O Globo
Expectativa do século XXI: cidades
suspensas, carros voadores, todo mundo de roupa metalizada. Viagens no tempo,
memórias implantadas por chip, teletransporte. Odisseias no espaço, robôs
fazendo o serviço doméstico, androides adquirindo consciência da morte. A
realidade: isto que a gente vê quando olha pela janela, lê o jornal, liga a TV
ou acessa a internet.
Estamos há duas décadas no século XXI e,
pelo jeito, pegamos, sem querer, um retorno.
Já tivemos não só uma pandemia como a de 1918-1919, mas também uma revolta da vacina, como em 1904. Derrotada por Itamar e FH em 1994, a inflação ganhou direito a revanche sob Bolsonaro, em 2022. Golpe de Estado, um comportamento tão século passado? Sim, seu rosnado foi ouvido em 2021. Considerada extinta desde a Constituição de 1988, a censura pôde ser vista, lépida e fagueira, nesta semana, em Brasília.
A quem se perguntava o que seria da
civilização cristã depois da revolução sexual dos anos 1960, olhaí a pudicícia
comendo solta — mamilos femininos proibidos nas redes sociais (e nas praias!),
beijo gay causando comoção na Bienal do Livro. Deixamos de avançar e, nesta
toada, logo retrocederemos a tempos pré-Masters & Johnson, pré-Wilhelm
Reich, pré-Luz Del Fuego.
O comunismo morreu em 1989 (ainda pode ser
encontrado como zumbi em Cuba, como um vampiro na Coreia do Norte e como um
frankenstein na China), mas o medo dele renasceu das cinzas. Não será surpresa
se houver uma nova onda de avistamento de discos voadores, a volta dos filmes
de Godzilla e aparições de Nossa Senhora — sintomas clássicos de reação ao
bicho-papão gestado por Marx e Engels, cevado por Mao e Stálin e powered by Fidel Castro &
Cia.
O “É proibido proibir” de maio de 1968 deu
lugar à patrulha do pensamento, também conhecida como “politicamente correto” —
uma espécie de macarthismo mental que caça racismo e machismo na linguagem
cotidiana e procura fascistas embaixo da cama (o macarthismo reverso do século
XXI não deve muito ao original dos anos 1950).
Estaremos involuindo, então? Não, estamos é
precisando deixar de lado aquele conceito positivista de que a humanidade
avança numa marcha contínua, em progresso constante. Pegando carona nos
ensinamentos de Carlinhos Lyra, o mundo evolui ora como o samba, de um lado pro
outro; ora como o jazz, pra frente e pra trás.
Voltamos até a ter déspotas marcando
território e bombardeando alvos civis na Europa — coisa que não se via desde a
Guerra da Iugoslávia e que se pensava não tornar a ver jamais. Como em 1962, de
novo tememos uma guerra nuclear.
O mais perto que chegamos do século XXI,
por enquanto, foi a Alexa e a criptoarte, vendida em NFT — algo que nem Huxley,
Asimov ou Júlio Verne conseguiriam prever (eram autores dotados de muita
imaginação, mas também de bom senso).
Somos, no século XXI, menos modernos que em
meados do século passado. O que dá razão a Zé Rodrix: “Não tenha medo/Quando sua filha é tão maluca
quanto a sua mãe./Quem sabe seus netinhos não vão ser/Tão caretas quanto você.”

| O que fazer |
Diga se cada afirmação concorda com o texto sobre o século XXI, respondendo sim ou não e citando as palavras do texto que decidem a questão. 1. A inflação foi derrotada em 1994. 2. O comunismo morreu em 1962. 3. O texto defende a ideia de que a humanidade avança numa marcha contínua. Não é preciso consultar as entradas.

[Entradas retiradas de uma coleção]
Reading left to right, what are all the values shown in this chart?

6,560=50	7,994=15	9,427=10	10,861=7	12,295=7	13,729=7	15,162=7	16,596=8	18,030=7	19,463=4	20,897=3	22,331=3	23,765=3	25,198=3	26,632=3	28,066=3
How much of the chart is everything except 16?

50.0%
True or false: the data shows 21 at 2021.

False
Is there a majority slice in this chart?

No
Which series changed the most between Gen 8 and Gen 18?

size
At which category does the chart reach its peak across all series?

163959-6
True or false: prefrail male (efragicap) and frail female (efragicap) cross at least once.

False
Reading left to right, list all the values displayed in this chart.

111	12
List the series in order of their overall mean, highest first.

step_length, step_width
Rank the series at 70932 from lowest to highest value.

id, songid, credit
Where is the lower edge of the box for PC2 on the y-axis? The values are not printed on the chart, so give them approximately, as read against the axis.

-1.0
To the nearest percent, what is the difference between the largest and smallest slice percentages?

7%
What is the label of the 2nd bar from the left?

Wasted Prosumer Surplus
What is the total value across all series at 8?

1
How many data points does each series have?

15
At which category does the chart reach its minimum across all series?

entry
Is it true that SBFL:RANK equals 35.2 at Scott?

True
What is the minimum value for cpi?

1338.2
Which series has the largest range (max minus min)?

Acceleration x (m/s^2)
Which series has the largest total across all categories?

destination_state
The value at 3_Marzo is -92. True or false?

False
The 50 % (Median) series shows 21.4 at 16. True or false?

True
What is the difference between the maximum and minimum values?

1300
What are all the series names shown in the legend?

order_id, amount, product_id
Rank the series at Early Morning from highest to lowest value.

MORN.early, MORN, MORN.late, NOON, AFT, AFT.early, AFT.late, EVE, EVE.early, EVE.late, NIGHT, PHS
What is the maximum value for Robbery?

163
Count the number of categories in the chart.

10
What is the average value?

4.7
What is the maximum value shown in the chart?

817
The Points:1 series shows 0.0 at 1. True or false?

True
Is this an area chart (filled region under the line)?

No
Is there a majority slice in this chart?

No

| Resposta |
1. Sim: "Derrotada por Itamar e FH em 1994, a inflação ganhou direito a revanche sob Bolsonaro, em 2022."
2. Não: "O comunismo morreu em 1989"
3. Não: "estamos é precisando deixar de lado aquele conceito positivista de que a humanidade avança numa marcha contínua, em progresso constante."